_Selected passage:_
○ ○ ○ ○
# falcon/dolphin



## cobalt (Nov 14, 2013)

A friend asked me to do a couple of sticks , so have been trying to find time to get back into the workshop been to busy at the moment to do anything. Who said being retired is relaxing he is wrong busyer than ever.

been asked for a falcon hiking pole and a swan stick along with a dolphin walking stick so a quick drawing of the items before I start ,

Getting the transition from topper to shank has to be right for the falcon , birds like water fowl are easy to get right with there long necks but birds of prey isn't so easy to get a good transition , so as usual the drawing helps. It makes work but its worth the effort to try and get it right hate just carving it and find I'm not satisfied with the result it saves time and wood and losing my rag with them.

so may go with these

been itching to get back into the workshop


----------



## Stickie (Mar 28, 2016)

Do these help


----------



## cobalt (Nov 14, 2013)

Ihave always looked for birds of prey hiking poles love the birds but never been 100 % happy with the transition of them. A one piece stick is the way to go pehaps . but think i will follow the drawing so far and what will be will be.

water fowl of any kind are always easier on the eye giving a much better flow from topper to stick.as long as the bird of prey heads is carved well and is well painted it should be okay.

but your examples are appreciated thanks for your time. always something to learn from other peoples work.

the swans head/ necks are graceful and reminds me of swans displaying there courting


----------



## Gloops (Jan 23, 2015)

Good Morning Dennis, I am also working on a Peregrine when I can spend time on it (too many requests

although someone someone is interested in this and he has only seen the blank). I have used draughtsmans license and made my normal long smooth transition.


----------



## cobalt (Nov 14, 2013)

its coming along fine .Interesting to see other approach to both subject matter and the transition from carving to shank.


----------



## MJC4 (Mar 6, 2014)

The dolphin concept is intriguing. Will be very interested in the progress.


----------



## Rodney (Jun 12, 2015)

That kind of realistic carving is way beyond my skills.

Rodney


----------



## Gloops (Jan 23, 2015)

Rodney said:


> That kind of realistic carving is way beyond my skills.
> 
> Rodney


Its surprising what you can achieve with practice, look at your avatar thats well spotted and a good looking beak so start the journey doing stylised carvings,oops you have already started, well done.


----------



## cobalt (Nov 14, 2013)

Don't knock yourself I love stylised concepts .This one has the look drawn out the wood , it doesn't look like a laboured carving which is stiff and not right . It isn't like a cartoon it has a natural flow to it .Using wood in this way is a great idea and will always draw attention

Any woodcarver or designer will tell you that having the ability to draw out these designs and build on them enhances all items

Nice one


----------



## CV3 (Jan 30, 2014)

Rodney None of us could care when we first started carving. It is all about the fun I started with real simple detective lines and designs. You just need a sharp knife and a box of band-aids. Here is a site with a lot of basic carving how to's. try one or two. don't worry about doing it just right. If Its fun Doing it right will come.

http://blog.mischel.com/gene-messers-carving-videos/


----------



## cobalt (Nov 14, 2013)

A tad more done on the swan have cut the blanks for the falcon and dolphin but yet to start shaping them.
○ ○ ○ ○
_Assignment:_ Can you quote the walking-stick carving thread from "the swans head/" up to and including "long smooth transition."?

_Material shown:_
○ ○ ○ ○
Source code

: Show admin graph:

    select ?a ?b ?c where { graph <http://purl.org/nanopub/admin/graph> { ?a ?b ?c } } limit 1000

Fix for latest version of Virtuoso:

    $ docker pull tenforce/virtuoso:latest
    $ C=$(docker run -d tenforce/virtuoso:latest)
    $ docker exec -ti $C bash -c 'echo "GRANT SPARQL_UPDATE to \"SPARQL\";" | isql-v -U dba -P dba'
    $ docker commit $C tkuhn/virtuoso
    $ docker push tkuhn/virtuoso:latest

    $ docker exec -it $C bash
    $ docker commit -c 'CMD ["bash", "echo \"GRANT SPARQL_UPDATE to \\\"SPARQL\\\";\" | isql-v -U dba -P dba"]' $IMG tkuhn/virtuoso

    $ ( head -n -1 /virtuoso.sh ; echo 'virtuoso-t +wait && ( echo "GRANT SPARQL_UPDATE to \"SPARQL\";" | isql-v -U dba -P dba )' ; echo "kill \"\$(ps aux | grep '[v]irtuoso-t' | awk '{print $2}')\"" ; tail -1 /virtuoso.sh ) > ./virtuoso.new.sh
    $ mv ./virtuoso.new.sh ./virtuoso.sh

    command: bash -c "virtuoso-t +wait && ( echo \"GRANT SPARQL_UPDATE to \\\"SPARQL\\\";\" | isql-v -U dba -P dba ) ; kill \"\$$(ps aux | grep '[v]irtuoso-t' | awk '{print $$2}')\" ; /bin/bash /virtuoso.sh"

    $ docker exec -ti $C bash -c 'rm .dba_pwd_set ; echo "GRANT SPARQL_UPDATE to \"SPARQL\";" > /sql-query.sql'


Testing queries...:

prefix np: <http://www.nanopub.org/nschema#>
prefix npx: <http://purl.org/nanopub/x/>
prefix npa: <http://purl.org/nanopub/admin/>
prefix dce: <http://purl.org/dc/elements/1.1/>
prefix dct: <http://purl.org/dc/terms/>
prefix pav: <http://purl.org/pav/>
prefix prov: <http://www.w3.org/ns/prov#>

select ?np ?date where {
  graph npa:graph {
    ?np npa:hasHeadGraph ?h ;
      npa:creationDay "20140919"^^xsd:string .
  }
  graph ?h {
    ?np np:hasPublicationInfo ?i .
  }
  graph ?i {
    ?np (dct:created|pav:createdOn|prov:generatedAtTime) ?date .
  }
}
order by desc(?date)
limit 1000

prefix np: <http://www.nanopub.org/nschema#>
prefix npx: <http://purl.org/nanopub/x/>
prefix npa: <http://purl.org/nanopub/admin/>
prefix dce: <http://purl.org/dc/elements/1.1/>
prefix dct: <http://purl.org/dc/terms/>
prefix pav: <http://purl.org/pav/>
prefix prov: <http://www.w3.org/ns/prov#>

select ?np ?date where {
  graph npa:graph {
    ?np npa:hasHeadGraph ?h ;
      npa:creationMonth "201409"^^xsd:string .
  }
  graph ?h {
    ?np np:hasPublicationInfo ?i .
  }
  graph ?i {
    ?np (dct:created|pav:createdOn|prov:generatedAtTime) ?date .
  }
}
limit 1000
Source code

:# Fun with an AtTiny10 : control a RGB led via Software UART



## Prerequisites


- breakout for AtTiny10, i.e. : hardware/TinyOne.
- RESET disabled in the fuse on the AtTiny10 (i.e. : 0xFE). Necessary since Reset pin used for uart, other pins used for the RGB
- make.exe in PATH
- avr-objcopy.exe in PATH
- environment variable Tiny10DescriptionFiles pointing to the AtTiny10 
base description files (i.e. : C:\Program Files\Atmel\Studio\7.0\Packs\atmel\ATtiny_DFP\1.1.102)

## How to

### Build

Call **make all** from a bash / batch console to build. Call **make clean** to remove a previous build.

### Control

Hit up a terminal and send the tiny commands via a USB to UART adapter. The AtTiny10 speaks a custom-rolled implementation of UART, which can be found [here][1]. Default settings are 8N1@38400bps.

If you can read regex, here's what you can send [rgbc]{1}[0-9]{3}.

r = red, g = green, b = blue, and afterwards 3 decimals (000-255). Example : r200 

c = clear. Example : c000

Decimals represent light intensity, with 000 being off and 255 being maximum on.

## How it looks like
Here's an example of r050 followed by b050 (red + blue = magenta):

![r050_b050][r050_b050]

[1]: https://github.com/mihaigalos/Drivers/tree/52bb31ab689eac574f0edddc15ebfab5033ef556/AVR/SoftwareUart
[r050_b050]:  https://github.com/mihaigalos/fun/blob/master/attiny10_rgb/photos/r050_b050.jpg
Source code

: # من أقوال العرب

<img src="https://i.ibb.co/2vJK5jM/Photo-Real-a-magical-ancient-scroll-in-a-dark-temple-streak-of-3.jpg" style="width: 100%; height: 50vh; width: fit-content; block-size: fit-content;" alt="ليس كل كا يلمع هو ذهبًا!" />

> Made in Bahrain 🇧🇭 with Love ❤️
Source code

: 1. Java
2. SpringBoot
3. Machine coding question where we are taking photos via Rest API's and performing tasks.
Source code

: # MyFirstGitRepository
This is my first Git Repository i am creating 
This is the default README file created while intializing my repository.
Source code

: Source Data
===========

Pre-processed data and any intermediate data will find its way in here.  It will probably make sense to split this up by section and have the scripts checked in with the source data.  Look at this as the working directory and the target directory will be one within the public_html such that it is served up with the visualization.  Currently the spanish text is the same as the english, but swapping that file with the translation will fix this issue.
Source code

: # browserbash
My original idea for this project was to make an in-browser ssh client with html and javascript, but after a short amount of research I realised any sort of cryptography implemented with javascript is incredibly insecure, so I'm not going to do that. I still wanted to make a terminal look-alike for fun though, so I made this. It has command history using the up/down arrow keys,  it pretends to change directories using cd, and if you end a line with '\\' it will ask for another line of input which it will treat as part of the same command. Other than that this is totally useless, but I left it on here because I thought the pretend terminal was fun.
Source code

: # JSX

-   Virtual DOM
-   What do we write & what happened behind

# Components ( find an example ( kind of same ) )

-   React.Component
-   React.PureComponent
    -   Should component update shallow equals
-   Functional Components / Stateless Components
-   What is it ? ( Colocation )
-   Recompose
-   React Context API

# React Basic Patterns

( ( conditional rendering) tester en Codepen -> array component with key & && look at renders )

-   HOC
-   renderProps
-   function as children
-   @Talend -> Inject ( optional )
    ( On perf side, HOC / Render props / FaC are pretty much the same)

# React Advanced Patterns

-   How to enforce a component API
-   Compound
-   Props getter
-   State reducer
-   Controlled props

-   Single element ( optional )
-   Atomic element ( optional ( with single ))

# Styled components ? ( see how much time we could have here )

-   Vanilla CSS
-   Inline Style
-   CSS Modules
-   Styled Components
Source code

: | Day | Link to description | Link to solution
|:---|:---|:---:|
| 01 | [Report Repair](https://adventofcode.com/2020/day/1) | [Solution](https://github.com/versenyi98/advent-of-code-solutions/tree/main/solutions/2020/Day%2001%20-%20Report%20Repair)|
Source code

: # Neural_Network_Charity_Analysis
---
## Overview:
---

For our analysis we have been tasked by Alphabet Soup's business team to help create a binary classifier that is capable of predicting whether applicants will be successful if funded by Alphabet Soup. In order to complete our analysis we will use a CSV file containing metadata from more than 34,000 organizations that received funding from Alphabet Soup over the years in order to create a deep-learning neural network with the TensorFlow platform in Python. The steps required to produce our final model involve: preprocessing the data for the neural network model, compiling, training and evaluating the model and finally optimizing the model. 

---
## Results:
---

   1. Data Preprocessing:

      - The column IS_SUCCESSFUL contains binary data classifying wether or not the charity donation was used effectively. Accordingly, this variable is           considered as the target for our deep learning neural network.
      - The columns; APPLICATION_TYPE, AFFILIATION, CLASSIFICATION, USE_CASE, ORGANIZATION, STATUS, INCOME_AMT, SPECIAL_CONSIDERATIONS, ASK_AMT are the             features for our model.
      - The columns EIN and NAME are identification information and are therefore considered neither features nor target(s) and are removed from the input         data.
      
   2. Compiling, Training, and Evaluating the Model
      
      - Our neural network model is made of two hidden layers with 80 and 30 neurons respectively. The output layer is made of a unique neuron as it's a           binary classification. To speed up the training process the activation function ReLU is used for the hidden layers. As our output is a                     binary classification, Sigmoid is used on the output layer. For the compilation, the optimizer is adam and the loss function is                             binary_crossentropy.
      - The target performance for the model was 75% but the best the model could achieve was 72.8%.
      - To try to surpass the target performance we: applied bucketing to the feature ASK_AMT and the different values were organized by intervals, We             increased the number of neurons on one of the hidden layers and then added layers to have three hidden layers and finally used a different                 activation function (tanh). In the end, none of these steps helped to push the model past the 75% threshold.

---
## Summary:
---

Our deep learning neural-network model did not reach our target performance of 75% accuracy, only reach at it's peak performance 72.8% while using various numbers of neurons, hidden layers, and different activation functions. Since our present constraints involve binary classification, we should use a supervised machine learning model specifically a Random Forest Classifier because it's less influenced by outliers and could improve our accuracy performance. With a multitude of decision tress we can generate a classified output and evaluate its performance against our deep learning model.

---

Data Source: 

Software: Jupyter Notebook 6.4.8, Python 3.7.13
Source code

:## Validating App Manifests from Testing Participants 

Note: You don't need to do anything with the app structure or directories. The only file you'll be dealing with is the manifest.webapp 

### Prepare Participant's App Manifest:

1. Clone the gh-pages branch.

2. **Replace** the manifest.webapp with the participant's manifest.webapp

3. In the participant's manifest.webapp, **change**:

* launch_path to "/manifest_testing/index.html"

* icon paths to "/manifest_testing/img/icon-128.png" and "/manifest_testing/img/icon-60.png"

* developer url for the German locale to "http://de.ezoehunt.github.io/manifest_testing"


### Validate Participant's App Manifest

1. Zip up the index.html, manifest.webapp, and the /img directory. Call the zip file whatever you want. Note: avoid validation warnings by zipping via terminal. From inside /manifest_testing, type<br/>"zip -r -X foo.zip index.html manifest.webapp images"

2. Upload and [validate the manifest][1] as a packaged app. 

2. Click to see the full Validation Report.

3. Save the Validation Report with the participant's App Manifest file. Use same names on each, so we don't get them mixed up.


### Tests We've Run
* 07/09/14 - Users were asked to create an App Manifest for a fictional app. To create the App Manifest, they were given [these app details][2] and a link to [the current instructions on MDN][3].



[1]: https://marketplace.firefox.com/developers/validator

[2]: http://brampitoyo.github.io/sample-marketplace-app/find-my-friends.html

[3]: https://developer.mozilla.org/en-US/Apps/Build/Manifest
○ ○ ○ ○
_Answer space:_
the swans head/ necks are graceful and reminds me of swans displaying there courting


----------



## Gloops (Jan 23, 2015)

Good Morning Dennis, I am also working on a Peregrine when I can spend time on it (too many requests

although someone someone is interested in this and he has only seen the blank). I have used draughtsmans license and made my normal long smooth transition.